[erlang-questions] Problems with Mnesia and failure situations
Dan Gudmundsson
dgud@REDACTED
Wed Apr 22 14:03:02 CEST 2009
That is bug, happens when using qlc inside a mnesia_transaction and a another node goes down.
Patch:
ct diff -diff_format -pre src/mnesia_tm.erl
2197c2197
< send_to_pids([Tid#tid.pid | get_elements(friends,Store)], Msg).
---
> send_to_pids([Tid#tid.pid | [Pid || Pid <- get_elements(friends,Store),
is_pid(Pid)], Msg).
/Dan
Teemu Antti-Poika wrote:
> Hello world,
>
> we're in the process of adopting Erlang as a part of our project and
> we've run into a problem with Mnesia's High Availability features. I'd
> very much appreciate any insights you may have on where we go wrong.
>
> Our setup is a two-node cluster and the intention is to have, among
> other things, replicated mnesia tables. Both nodes read/write from the
> tables. The assumption is that if one node goes down the other one
> continues alone until the failover problem is fixed.
>
> Our failover tests failed horribly: when one node was taken out, the
> other died as well. I've managed to isolate the problem to a one-file
> test below:
>
>
> == 8< === Test code begins
> -module(jb_testing).
> -include_lib("stdlib/include/qlc.hrl").
>
> -compile(export_all).
>
> -record(message, {id,
> state}).
>
> %% run once
> setup(Nodes) ->
> create_table(message, [{type, set}, {ram_copies, Nodes},
> {attributes, record_info(fields, message)}]),
> ok = mnesia:wait_for_tables([message], 30000).
>
> create_table(Table, TableDefinition) ->
> case mnesia:create_table(Table, TableDefinition) of
> {atomic, ok} ->
> error_logger:info_msg("Created table ~p~n", [Table]),
> ok;
> {aborted, {already_exists, Table}} ->
> ok;
> {aborted, Reason} ->
> exit(Reason)
> end.
>
> load_mnesia() ->
> F = fun() ->
> C = qlc:cursor(qlc:q([M || M <- mnesia:table(message),
> M#message.state =:= new ])),
> case qlc:next_answers(C, 1) of
> [] ->
> none;
> [_M] ->
> none
> end,
> ok = qlc:delete_cursor(C)
>
> end,
> mnesia:transaction(F),
> % timer:sleep(100),
> load_mnesia().
>
> == 8< === Test code ends
>
> Here's how I run the code to demonstrate the problem (node names are examples):
> - On server1: create_schema([egw@REDACTED,
> egw@REDACTED])
> - On both nodes: mnesia:start().
> - On server1: jb_testing:setup([egw@REDACTED,
> egw@REDACTED]).
> - On server2: jb_testing:load_mnesia(). This starts busy-looping and
> creating load for mnesia from current process, i.e. locks up your
> shell.
> - On server1: halt().
>
> After a short while server2 reports mnesia as crashed. Some sample
> logging from server2, with mnesia debugging enabled:
>
> Erlang R13B (erts-5.7.1) [source] [64-bit] [smp:2:2] [rq:2]
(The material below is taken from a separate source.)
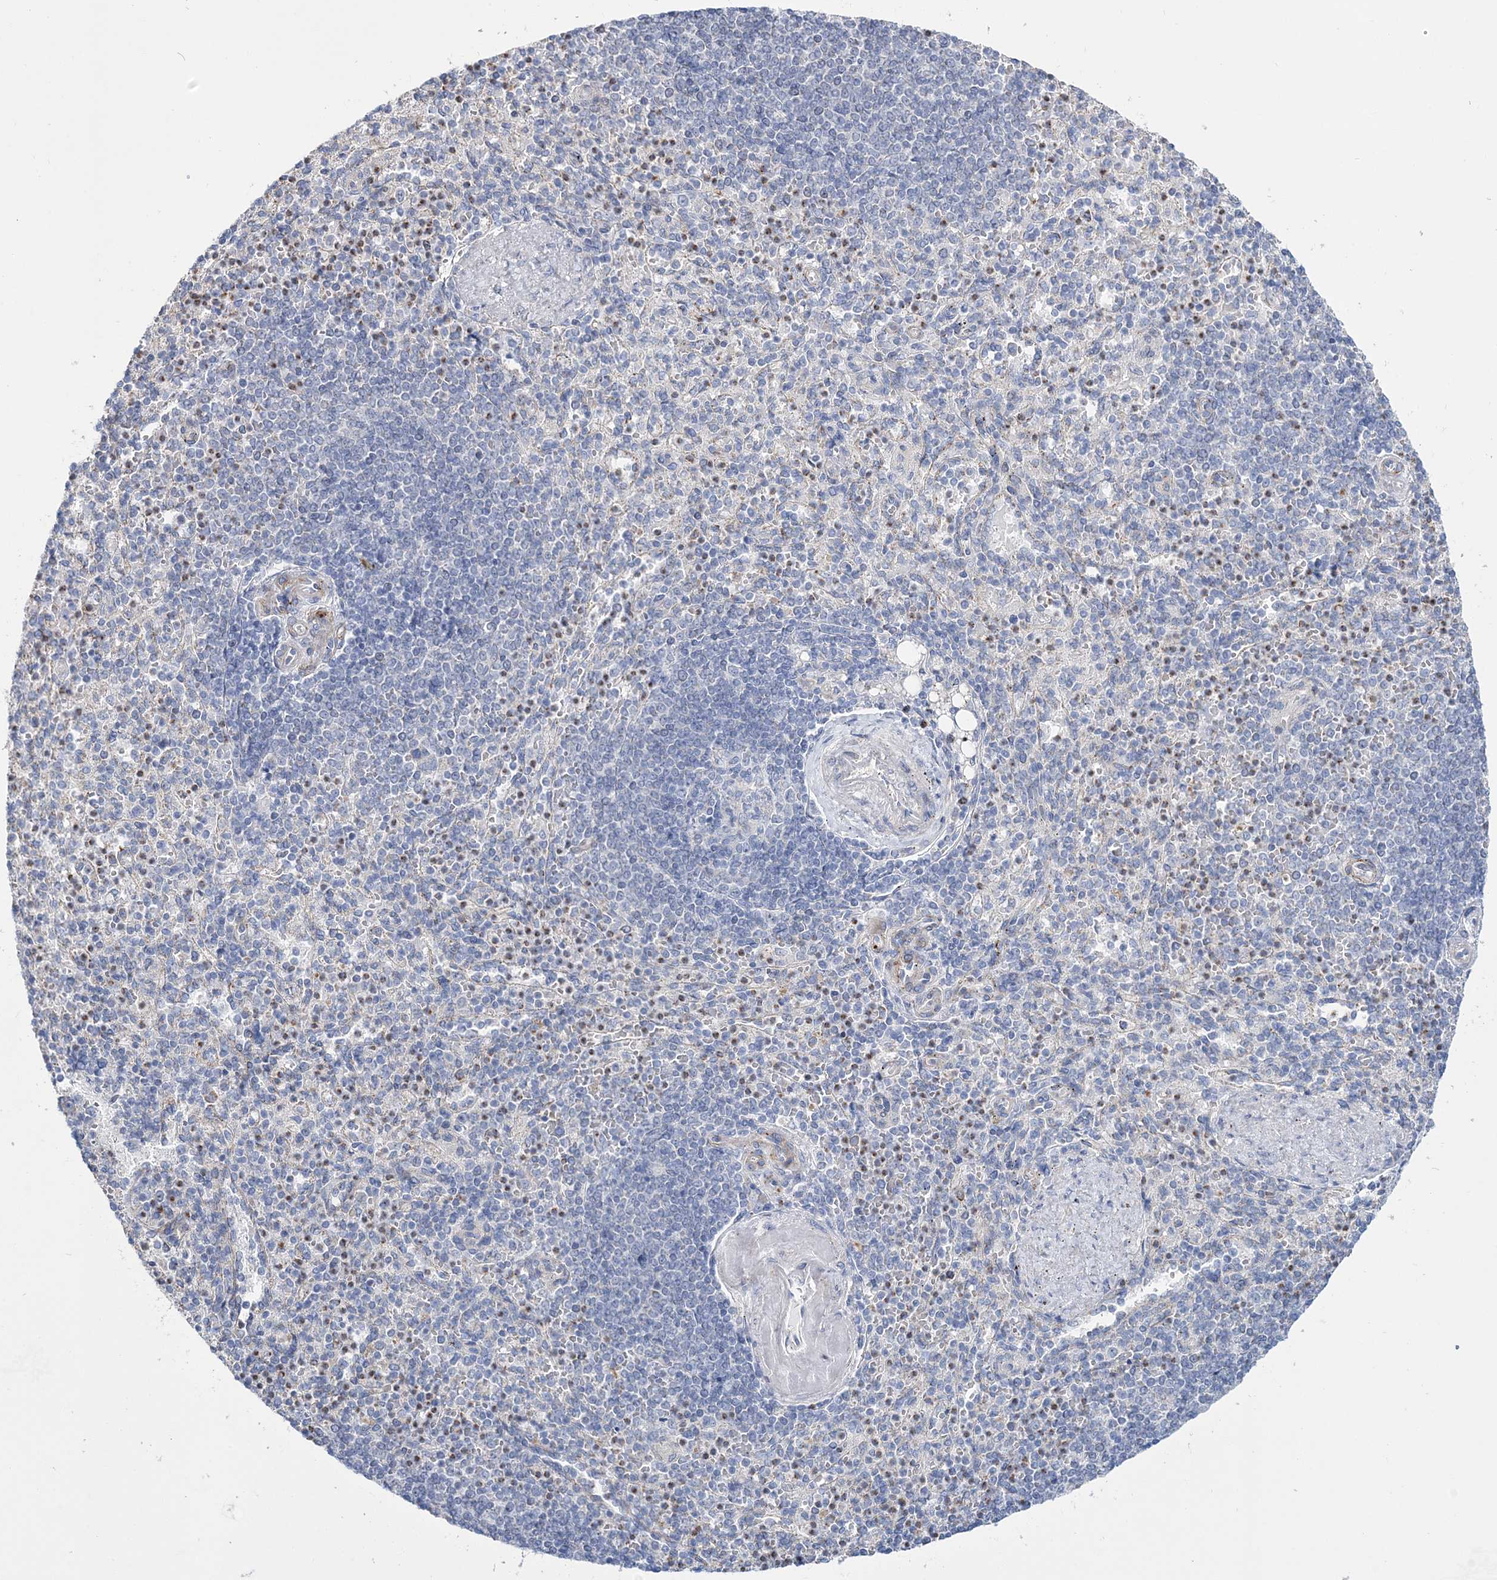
{"staining": {"intensity": "moderate", "quantity": "<25%", "location": "cytoplasmic/membranous"}, "tissue": "spleen", "cell_type": "Cells in red pulp", "image_type": "normal", "snomed": [{"axis": "morphology", "description": "Normal tissue, NOS"}, {"axis": "topography", "description": "Spleen"}], "caption": "Protein staining of unremarkable spleen reveals moderate cytoplasmic/membranous positivity in approximately <25% of cells in red pulp.", "gene": "ANO1", "patient": {"sex": "female", "age": 74}}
> [async-threads:0] [hipe] [kernel-poll:false]
>
> Eshell V5.7.1 (abort with ^G)
> (egw@REDACTED)1> mnesia:start().
> Mnesia('egw@REDACTED'): mnesia_monitor starting: <0.69.0>
> Mnesia('egw@REDACTED'): Version: "4.4.9"
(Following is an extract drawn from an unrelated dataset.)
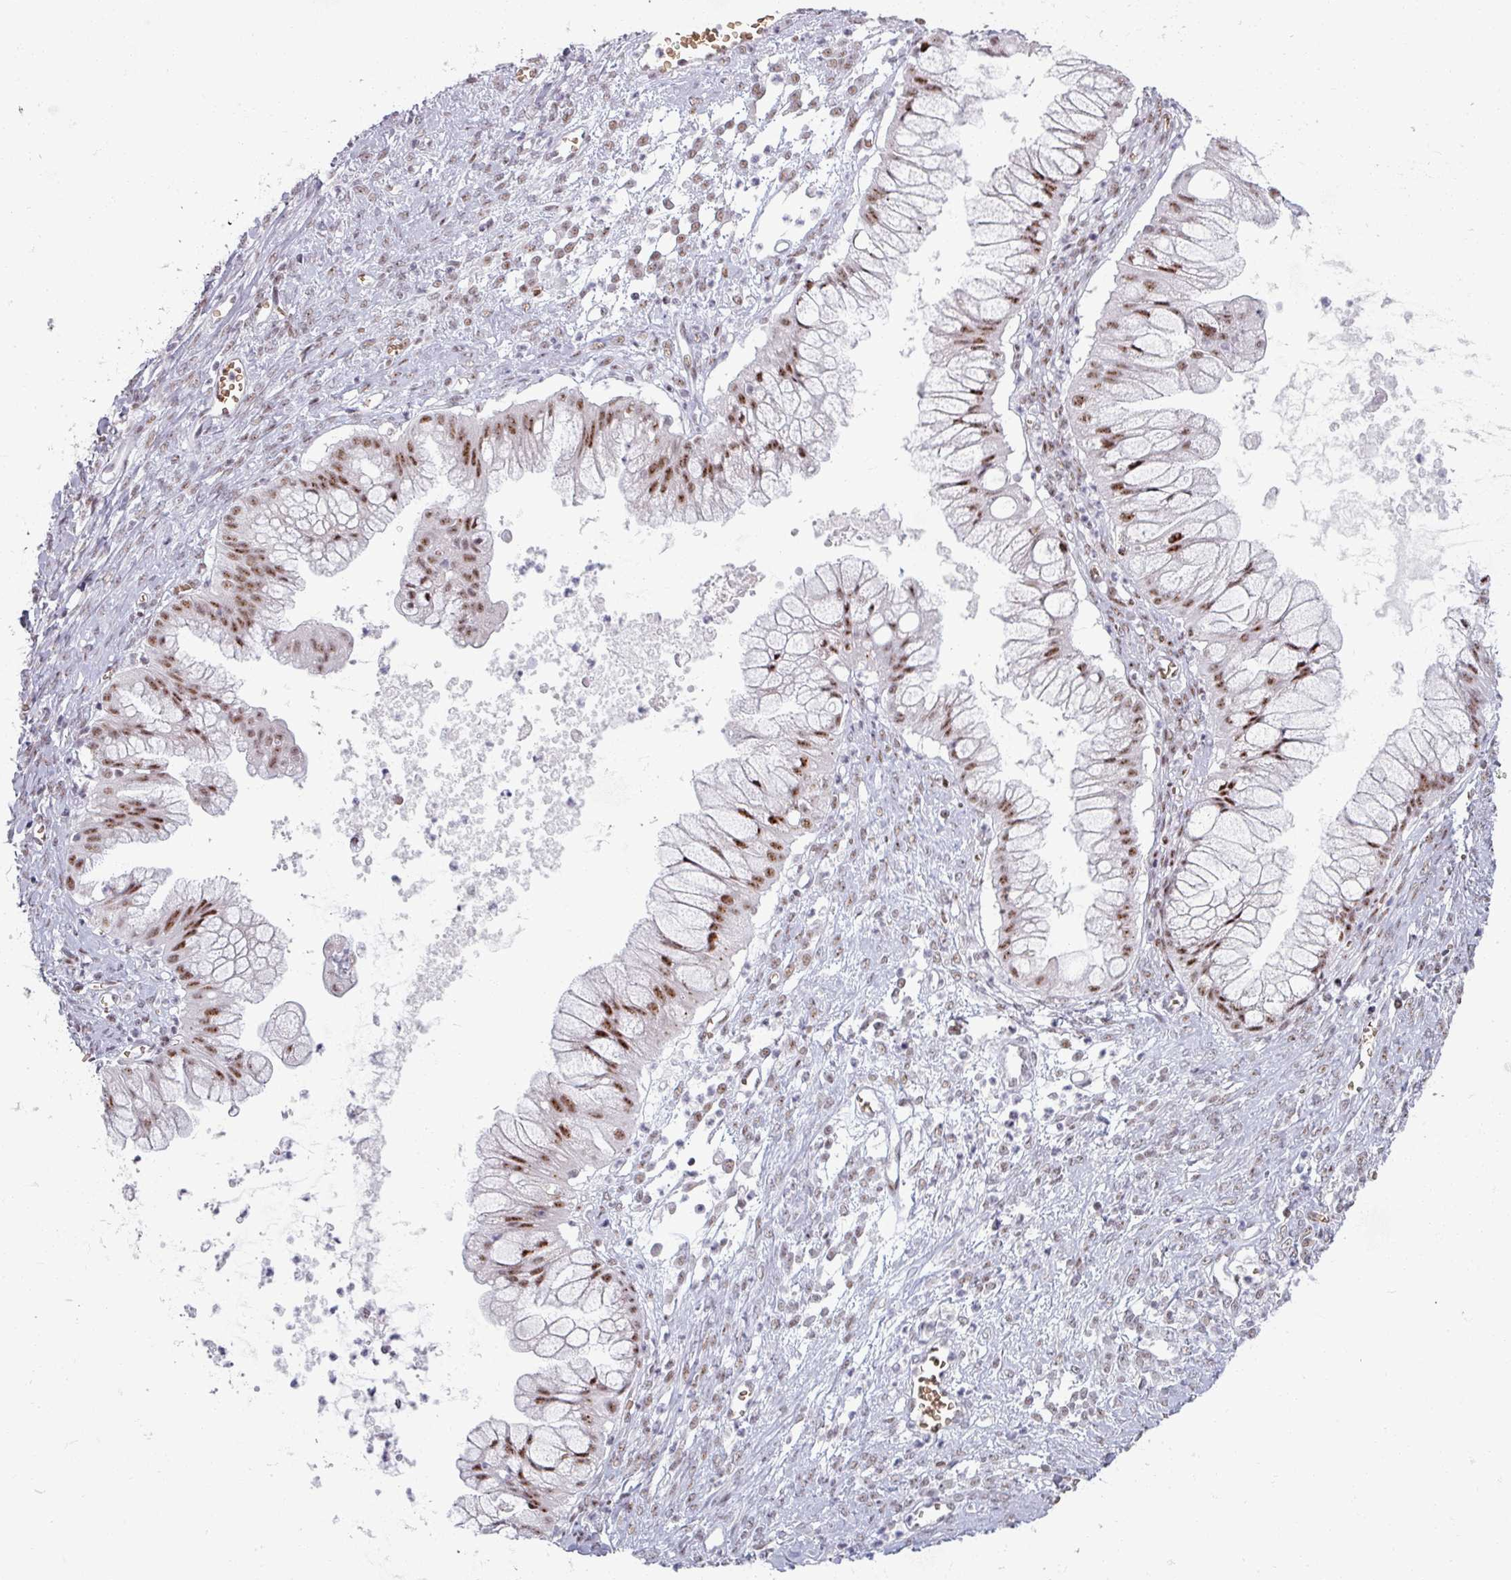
{"staining": {"intensity": "moderate", "quantity": ">75%", "location": "nuclear"}, "tissue": "ovarian cancer", "cell_type": "Tumor cells", "image_type": "cancer", "snomed": [{"axis": "morphology", "description": "Cystadenocarcinoma, mucinous, NOS"}, {"axis": "topography", "description": "Ovary"}], "caption": "Protein analysis of mucinous cystadenocarcinoma (ovarian) tissue demonstrates moderate nuclear expression in about >75% of tumor cells. (IHC, brightfield microscopy, high magnification).", "gene": "NCOR1", "patient": {"sex": "female", "age": 70}}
> [...lines of non-interesting start-up logging removed for brevity...]
> Mnesia('egw@REDACTED'): Mnesia started, 0 seconds
> ok
> (egw@REDACTED)2> Mnesia('egw@REDACTED'):
> Transaction log dump skipped (optional): schema_prepare
> Mnesia('egw@REDACTED'): Logging mnesia_up 'egw@REDACTED'
>
> (egw@REDACTED)3> Mnesia('egw@REDACTED'): write
> performed by {tid,4,<3261.108.0>} on record:
> {schema,message,
> [{name,message},
> {type,set},
> {ram_copies,['egw@REDACTED',
> 'egw@REDACTED']},
> {disc_copies,[]},
> {disc_only_copies,[]},
> {load_order,0},
> {access_mode,read_write},
> {index,[]},
> {snmp,[]},
> {local_content,false},
> {record_name,message},
> {attributes,[id,state]},
> {user_properties,[]},
> {frag_properties,[]},
> {cookie,{{1240,390114,462850},'egw@REDACTED'}},
> {version,{{2,0},[]}}]}
> Mnesia('egw@REDACTED'): Transaction log dump skipped
> (optional): schema_prepare
> Mnesia('egw@REDACTED'): write performed by
> {tid,4,<3261.108.0>} on record:
> {schema,message,
> [{name,message},
> {type,set},
> {ram_copies,['egw@REDACTED',
> 'egw@REDACTED']},
> {disc_copies,[]},
> {disc_only_copies,[]},
> {load_order,0},
> {access_mode,read_write},
> {index,[]},
> {snmp,[]},
> {local_content,false},
> {record_name,message},
> {attributes,[id,state]},
> {user_properties,[]},
> {frag_properties,[]},
> {cookie,{{1240,390114,462850},'egw@REDACTED'}},
> {version,{{2,0},[]}}]}
> Mnesia('egw@REDACTED'): Getting table message (ram_copies)
> from disc: {dumper,
>
> create_table}
>
> (egw@REDACTED)3>
> (egw@REDACTED)3> jb_testing:ping_mnesia().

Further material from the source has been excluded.